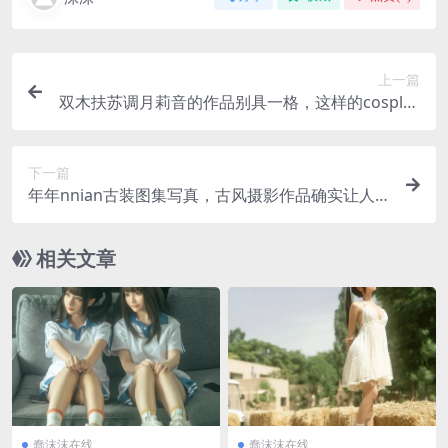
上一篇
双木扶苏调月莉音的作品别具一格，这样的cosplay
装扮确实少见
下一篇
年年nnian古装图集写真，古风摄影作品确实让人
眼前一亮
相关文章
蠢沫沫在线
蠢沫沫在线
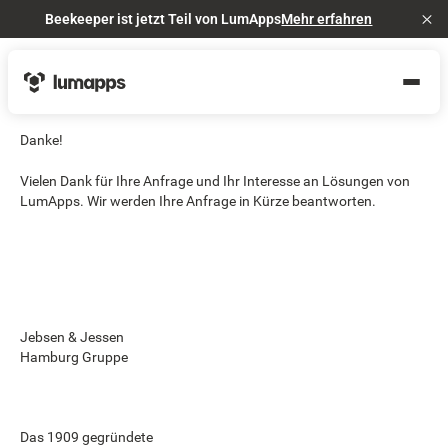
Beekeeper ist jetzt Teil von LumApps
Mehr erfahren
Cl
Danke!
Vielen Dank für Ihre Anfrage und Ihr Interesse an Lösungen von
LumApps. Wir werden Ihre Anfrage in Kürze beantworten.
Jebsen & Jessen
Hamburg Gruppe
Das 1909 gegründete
————————
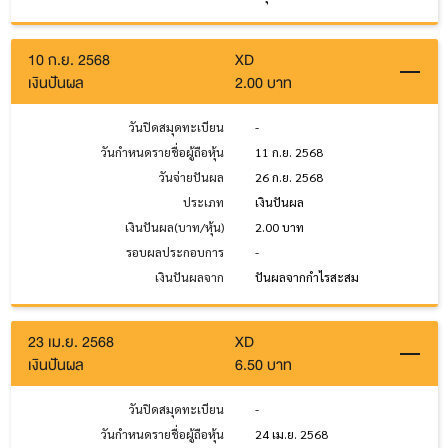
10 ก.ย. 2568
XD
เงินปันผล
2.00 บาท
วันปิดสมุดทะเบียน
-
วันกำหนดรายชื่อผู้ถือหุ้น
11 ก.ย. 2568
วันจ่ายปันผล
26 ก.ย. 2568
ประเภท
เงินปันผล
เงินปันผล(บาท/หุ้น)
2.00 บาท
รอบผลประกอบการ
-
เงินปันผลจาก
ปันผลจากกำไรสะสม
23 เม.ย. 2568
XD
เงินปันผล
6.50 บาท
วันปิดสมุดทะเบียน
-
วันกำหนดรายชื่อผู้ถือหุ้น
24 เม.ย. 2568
————————
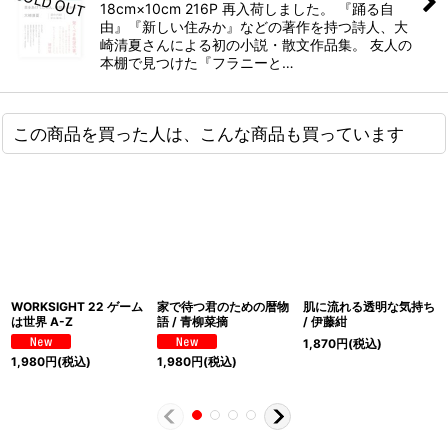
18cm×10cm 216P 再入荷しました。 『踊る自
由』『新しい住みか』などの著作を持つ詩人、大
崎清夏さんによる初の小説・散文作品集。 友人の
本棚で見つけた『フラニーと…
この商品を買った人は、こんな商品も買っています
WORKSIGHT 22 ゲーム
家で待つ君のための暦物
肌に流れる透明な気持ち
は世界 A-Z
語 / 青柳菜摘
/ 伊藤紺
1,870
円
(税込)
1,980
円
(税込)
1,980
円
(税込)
————————
> **TASK TO CARRY OUT**:
Working from the material above, restate word for word the lines between the line with "26 ก.ย. 2568" and the line with "24 เม.ย. 2568", both included, and only those.

> **RESULT**:
26 ก.ย. 2568
ประเภท
เงินปันผล
เงินปันผล(บาท/หุ้น)
2.00 บาท
รอบผลประกอบการ
-
เงินปันผลจาก
ปันผลจากกำไรสะสม
23 เม.ย. 2568
XD
เงินปันผล
6.50 บาท
วันปิดสมุดทะเบียน
-
วันกำหนดรายชื่อผู้ถือหุ้น
24 เม.ย. 2568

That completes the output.